Partout et nulle part
Partout et nulle part
Elles s'appelaient Alisha, Stéphanie, Doriane, Marie-Claire. Elles habitaient de
grandes villes ou de petites communes disséminées à travers la France. Elles
avaient 14, 22, 32 et 72 ans. Un jour, leur nom est apparu dans les pages du
Parisien, de Ouest France ou de Var Matin. Le titre annonçait : “Féminicide, le
compagnon en détention provisoire”. Les articles étaient parfois accompagnés d’une
photographie sur laquelle figuraient des véhicules aux gyrophares tournoyants, des
cordons de sécurité et des agents de la police scientifique. Le lendemain, ce “fait
divers”, que l’on appelle encore trop souvent “crime passionnel”, était chassé par un
autre.
Toutes ces femmes ont un point commun : celui d’avoir été tuées par leur mari,
ex-compagnon, par un amant ou un prétendant. Les chiffres sont effrayants : on
dénombre plus de cent féminicides chaque année entre 2019 et 2021. Souvent, la
victime a déposé plainte au commissariat avant les faits.

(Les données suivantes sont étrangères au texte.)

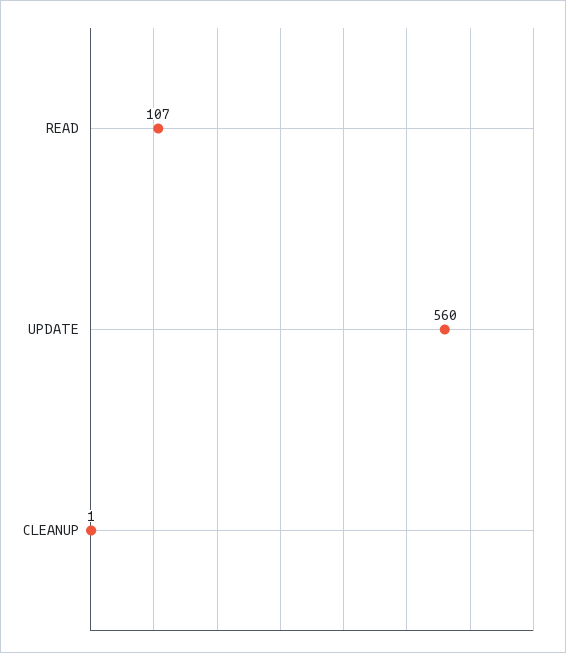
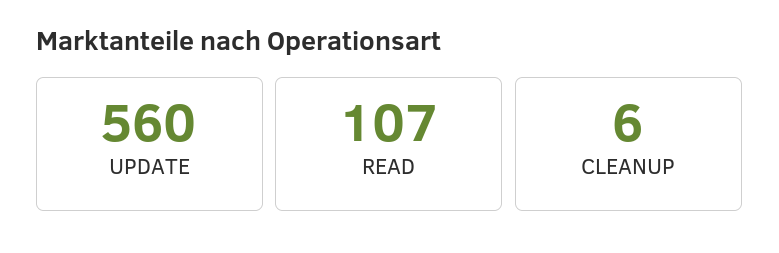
  {
    "READ": 107,
    "UPDATE": 560,
-   "CLEANUP": 1
+   "CLEANUP": 6
  }

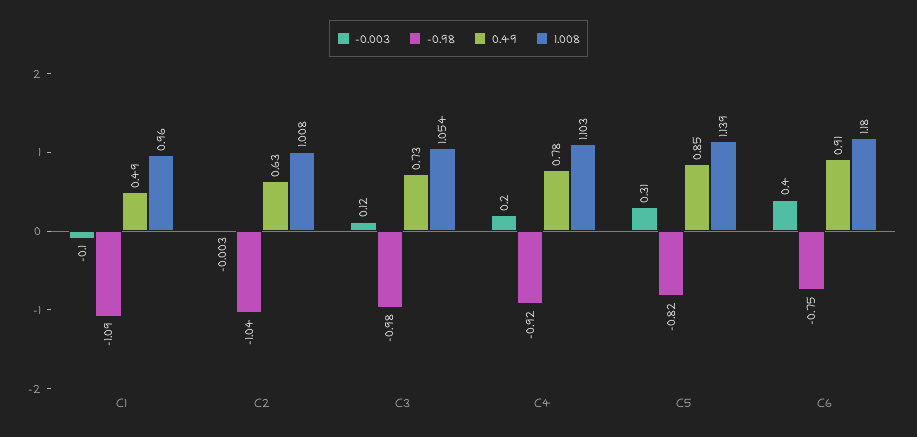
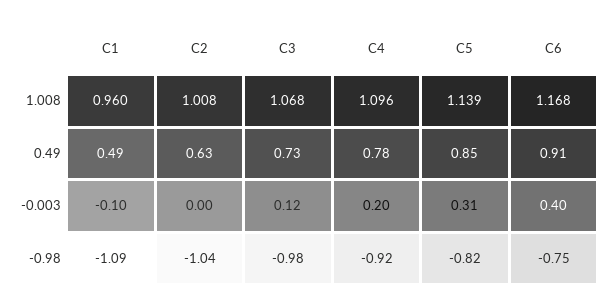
  {
    "-0.003": {
      "C1": -0.1,
      "C2": -0.003,
      "C3": 0.12,
      "C4": 0.2,
      "C5": 0.31,
      "C6": 0.4
    },
    "-0.98": {
      "C1": -1.09,
      "C2": -1.04,
      "C3": -0.98,
      "C4": -0.92,
      "C5": -0.82,
      "C6": -0.75
    },
    "0.49": {
      "C1": 0.49,
      "C2": 0.63,
      "C3": 0.73,
      "C4": 0.78,
      "C5": 0.85,
      "C6": 0.91
    },
    "1.008": {
      "C1": 0.96,
      "C2": 1.008,
-     "C3": 1.054,
+     "C3": 1.068,
-     "C4": 1.103,
+     "C4": 1.096,
      "C5": 1.139,
-     "C6": 1.18
+     "C6": 1.168
    }
  }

Il est évident que ce
phénomène de société n’est encore que trop rarement sérieusement considéré et
qu’une prise de conscience collective suivie de réformes concrètes peuvent - et
doivent - à l’avenir sauver ces vies.
Le lit d’une rivière, une exploitation agricole, une barre d’immeuble, une forêt de
pins. Les endroits où ces femmes sont mortes sont simples et ordinaires. Les
images que j’y ai prises cherchent à révéler l’invisible. Qu’il s’agisse de paysages ou
d’intérieurs, ce vide volontaire au centre du cadre renvoie à la disparition de chaque
victime, à son absence, à un silence.